Dans les prétendues voies spirituelles, il y a une espèce de fantasme de perfectionnement, le fantasme de s'épurer, de comprendre, de s'améliorer, de se changer... Il n'y a rien à atteindre dans la vie.
Ce qui arrive est ici, jamais là bas. Tant que l'on croit le problème hors de soi, on est en train de se raconter une histoire, on ne peut pas écouter. Je ne peux pas sentir et penser à la fois. Cela se fait tout seul. Tôt ou tard, on se rend compte que l'environnement est parfait, que c'est nous qui avons un problème.
Tant que j'ai la fantaisie de prétendre que le monde existe et qu'il me fait souffrir, aucune maturation n'est possible. Je ne connais que ma projection du monde et je ne peux rien connaître d'autre. Je dois avoir l'humilité de reconnaître que c'est ma propre souffrance qui m'est révélée par la situation.
Vous constatez vos propres attentes. Vous ne pouvez pas être sans attentes. Sans attentes voudrait dire que vous vivez une autonomie affective. Vous constatez vos attentes humblement, sans les justifier, sans les critiquer. Au plus vous vivez avec vos attentes sans commentaires, au plus vos attentes vont devenir légères pour vous. Vous n'allez plus attendre d'être sans attentes. Vous n'aurez plus besoin d'être sans attentes. Constatez vos attentes.
Et quand vous vivez clairement vos propres attentes, vous allez voir que les attentes des autres ne vous concernent pas du tout. Chaque être humain a ses propres attentes vis-à-vis du monde. Vous pouvez uniquement les écouter, les respecter. Ça ne vous concerne pas. Vous n'êtes pas là pour répondre aux attentes de votre environnement. Parce que c'est impossible. Mais vous pouvez vivre sciemment avec vos propres attentes. Et ça suffit.
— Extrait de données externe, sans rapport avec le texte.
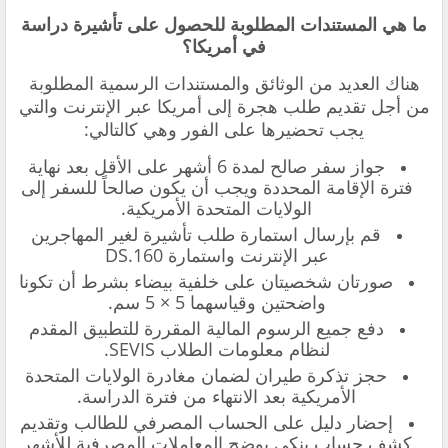
ما هي المستندات المطلوبة للحصول على تأشيرة دراسة
في أمريكا؟
هناك العديد من الوثائق والمستندات الرسمية المطلوبة
من أجل
تقديم طلب هجرة إلى أمريكا عبر الإنترنت
والتي
يجب تحضيرها على الفور وهي كالتالي:
جواز سفر صالح لمدة 6 أشهر على الأقل بعد نهاية
فترة الإقامة المحددة ويجب أن يكون صالحاً للسفر إلى
الولايات المتحدة الأمريكية.
قم بإرسال استمارة طلب تأشيرة لغير المهاجرين
عبر الإنترنت واستمارة 160.DS
صورتان شخصيتان على خلفية بيضاء بشرط أن تكونا
واضحتين وقياسهما 5 × 5 سم.
دفع جميع الرسوم المالية المقررة للتطبيق المقدم
لنظام معلومات الطلاب SEVIS.
حجز تذكرة طيران لضمان مغادرة الولايات المتحدة
الأمريكية بعد الانتهاء من فترة الدراسة.
إحضار دليل على الحساب المصرفي للطالب وتقديم
كشف حساب بنكي يوضح المعاملات المصرفية للأشهر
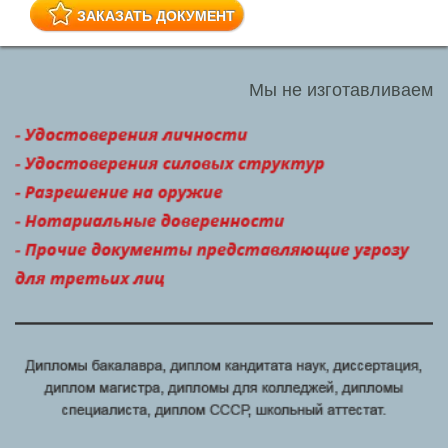
ЗАКАЗАТЬ ДОКУМЕНТ
Мы не изготавливаем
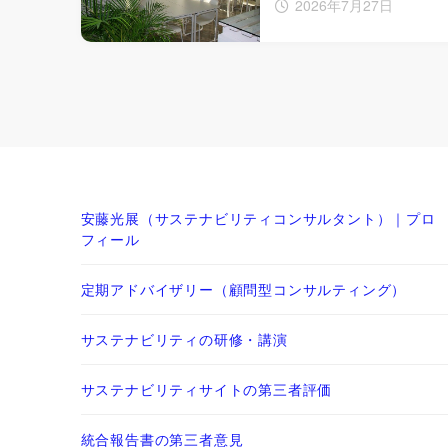
2026年7月27日
安藤光展（サステナビリティコンサルタント）｜プロ
フィール
定期アドバイザリー（顧問型コンサルティング）
サステナビリティの研修・講演
サステナビリティサイトの第三者評価
統合報告書の第三者意見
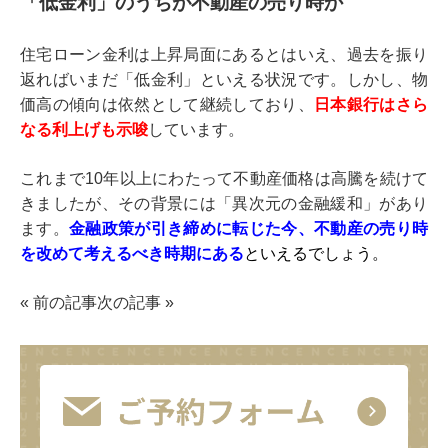
「低金利」のうちが不動産の売り時か
住宅ローン金利は上昇局面にあるとはいえ、過去を振り
返ればいまだ「低金利」といえる状況です。しかし、物
価高の傾向は依然として継続しており、
日本銀行はさら
なる利上げも示唆
しています。
これまで10年以上にわたって不動産価格は高騰を続けて
きましたが、その背景には「異次元の金融緩和」があり
ます。
金融政策が引き締めに転じた今、不動産の売り時
を改めて考えるべき時期にある
といえるでしょう。
«
前の記事
次の記事
»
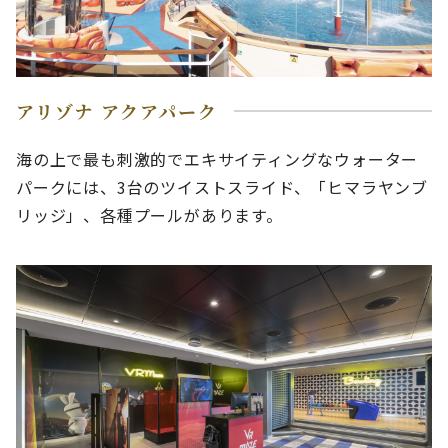
アリゾナ アクアパーク
海の上で最も刺激的でエキサイティングなウォーター
パークには、3台のツイストスライド、「ヒマラヤンブ
リッジ」、各種プールがあります。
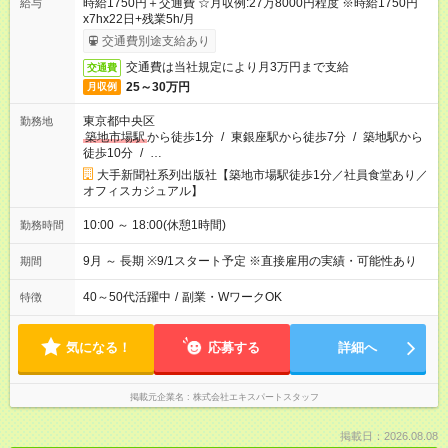
時給1750円＋交通費 ☆月収例:27万8000円程度 ※時給1750円
給与
x7hx22日+残業5h/月
交通費別途支給あり
交通費は当社規定により月3万円まで支給
交通費
25～30万円
月収例
東京都中央区
勤務地
築地市場駅
から徒歩1分
/
東銀座駅から徒歩7分
/
築地駅から
徒歩10分
/
…
大手新聞社系列出版社【築地市場駅徒歩1分／社員食堂あり／
オフィスカジュアル】
10:00 ～ 18:00(休憩1時間)
勤務時間
9月 ～ 長期 ※9/1スタート予定 ※直接雇用の実績・可能性あり
期間
40～50代活躍中
/
副業・WワークOK
特徴
気になる！
応募する
詳細へ
掲載元企業名
株式会社エキスパートスタッフ
掲載日：2026.08.08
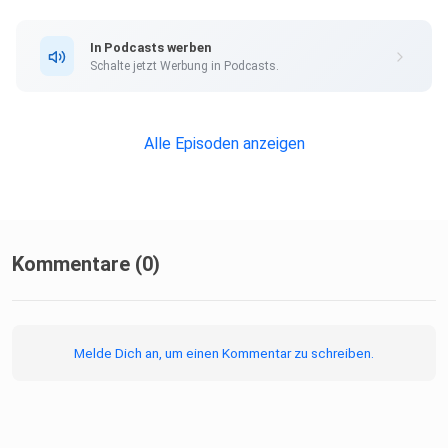
In Podcasts werben
Schalte jetzt Werbung in Podcasts.
Alle Episoden anzeigen
Kommentare (0)
Melde Dich an, um einen Kommentar zu schreiben.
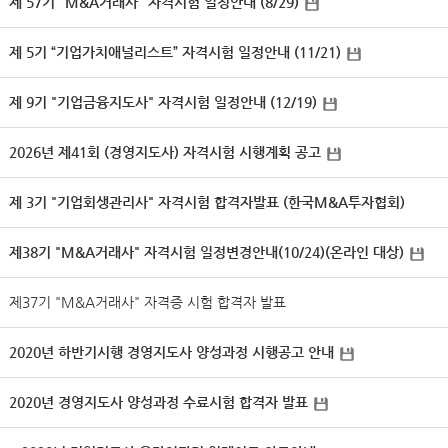
제 57기 "M&A거래사" 자격시험 일정안내 (8/29)
제 5기 “기업가치애널리스트” 자격시험 일정안내 (11/21)
제 9기 "기업금융지도사" 자격시험 일정안내 (12/19)
2026년 제41회 (경영지도사) 자격시험 시행계획 공고
제 3기 "기업회생관리사" 자격시험 합격자발표 (한국M&A투자협회)
제38기 "M&A거래사" 자격시험 일정변경안내(10/24)(온라인 대상)
제37기 "M&A거래사" 자격증 시험 합격자 발표​
2020년 하반기시행 경영지도사 양성과정 시행공고 안내
2020년 경영지도사 양성과정 수료시험 합격자 발표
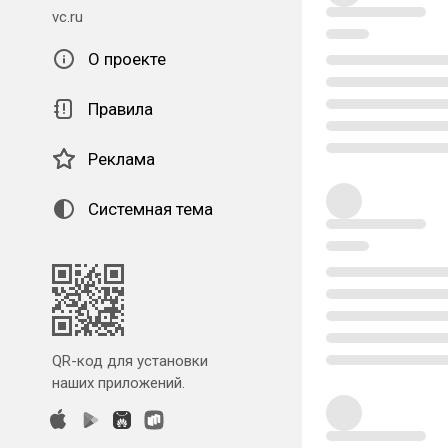
vc.ru
О проекте
Правила
Реклама
Системная тема
QR-код для установки
наших приложений.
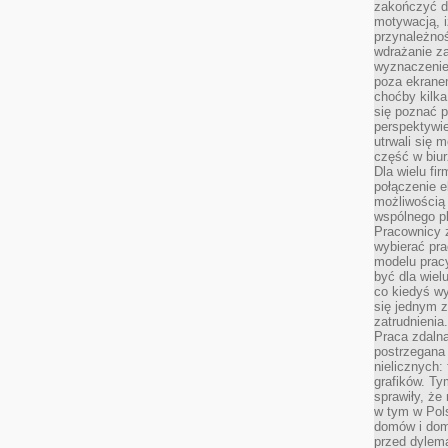
zakończyć dz
motywacją, i
przynależnoś
wdrażanie za
wyznaczenie 
poza ekranem
choćby kilka
się poznać 
perspektywie
utrwali się
część w biur
Dla wielu fi
połączenie e
możliwością
wspólnego pl
Pracownicy 
wybierać pr
modelu prac
być dla wiel
co kiedyś w
się jednym 
zatrudnienia.
Praca zdaln
postrzegana 
nielicznych:
grafików. Ty
sprawiły, że
w tym w Pols
domów i dom
przed dylem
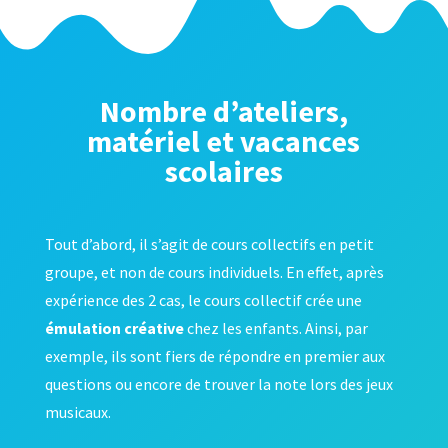
Nombre d’ateliers,
matériel et vacances
scolaires
Tout d’abord, il s’agit de cours collectifs en petit
groupe, et non de cours individuels. En effet, après
expérience des 2 cas, le cours collectif crée une
émulation créative
chez les enfants. Ainsi, par
exemple, ils sont fiers de répondre en premier aux
questions ou encore de trouver la note lors des jeux
musicaux.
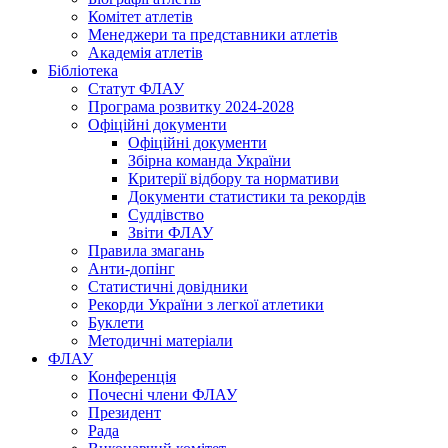
Комітет атлетів
Менеджери та представники атлетів
Академія атлетів
Бібліотека
Статут ФЛАУ
Програма розвитку 2024-2028
Офіційні документи
Офіційні документи
Збірна команда України
Критерії відбору та нормативи
Документи статистики та рекордів
Суддівство
Звіти ФЛАУ
Правила змагань
Анти-допінг
Статистичні довідники
Рекорди України з легкої атлетики
Буклети
Методичні матеріали
ФЛАУ
Конференція
Почесні члени ФЛАУ
Президент
Рада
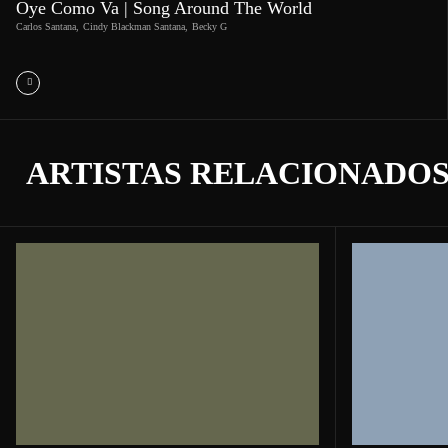
Oye Como Va | Song Around The World
Carlos Santana
,
Cindy Blackman Santana
,
Becky G
ARTISTAS RELACIONADO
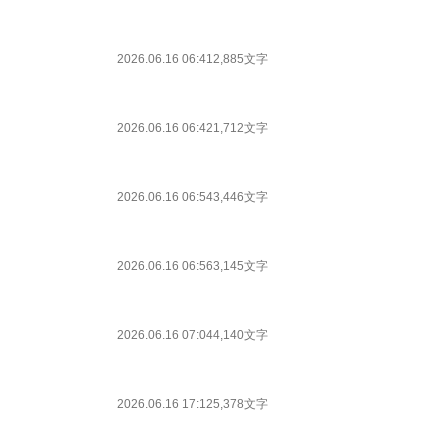
2026.06.16 06:41
2,885文字
2026.06.16 06:42
1,712文字
2026.06.16 06:54
3,446文字
2026.06.16 06:56
3,145文字
2026.06.16 07:04
4,140文字
2026.06.16 17:12
5,378文字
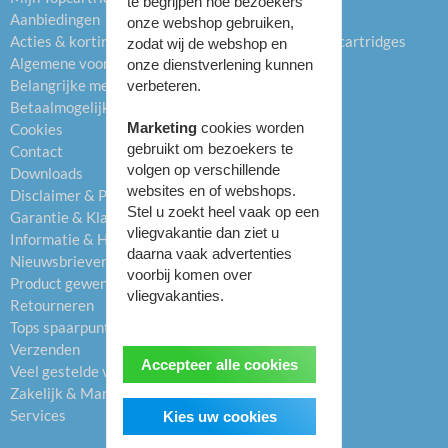
te begrijpen hoe bezoekers
Aanbiedingen
Drums
onze webshop gebruiken,
Acties & kortingen
Hervulbare inktcartridges
zodat wij de webshop en
Algemene voorwaarden
Refill inkt
onze dienstverlening kunnen
Belangrijke mededelingen
Labels
verbeteren.
Betaalmogelijkheden
Labelprinters
Marketing
cookies worden
Cookies
Papier
gebruikt om bezoekers te
Contact
Printers
volgen op verschillende
Downloads
Overig
websites en of webshops.
Disclaimer & Privacybeleid
Stel u zoekt heel vaak op een
Garantie & Klachten
vliegvakantie dan ziet u
Informatie & Helpcentrum
daarna vaak advertenties
Nieuwsbrieven
voorbij komen over
Product gewenst
vliegvakanties.
Retourneren
Tops spaarpunten
Verzenden
Accepteer alle cookies
Veel gestelde vragen (FAQ)
Zakelijk & Managed Print
Services
Kies uw cookies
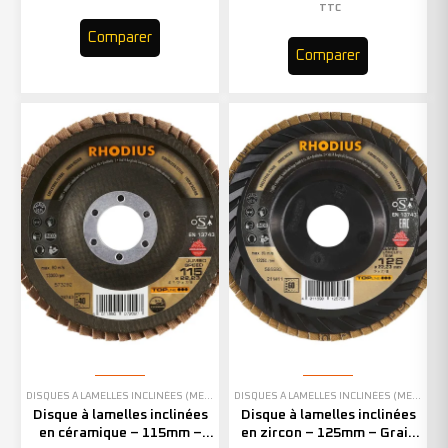
TTC
Comparer
Comparer
DISQUES À LAMELLES INCLINÉES (MEULAGE)
DISQUES À LAMELLES INCLINÉES (MEULAGE)
Disque à lamelles inclinées
Disque à lamelles inclinées
en céramique – 115mm –
en zircon – 125mm – Grain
Vous allez voir : quand vous écoutez vos attentes, sans commentaires, les attentes des autres vont vous paraître légères.
Vos attentes sont nécessaires, la preuve, elles sont là. Il ne s'agit pas d'être sans attentes, c'est uniquement un concept, c'est des choses spirituelles qui concernent des gens malheureux qui vont le rester.
Uniquement être fonctionnel : vivre avec ce qui est là.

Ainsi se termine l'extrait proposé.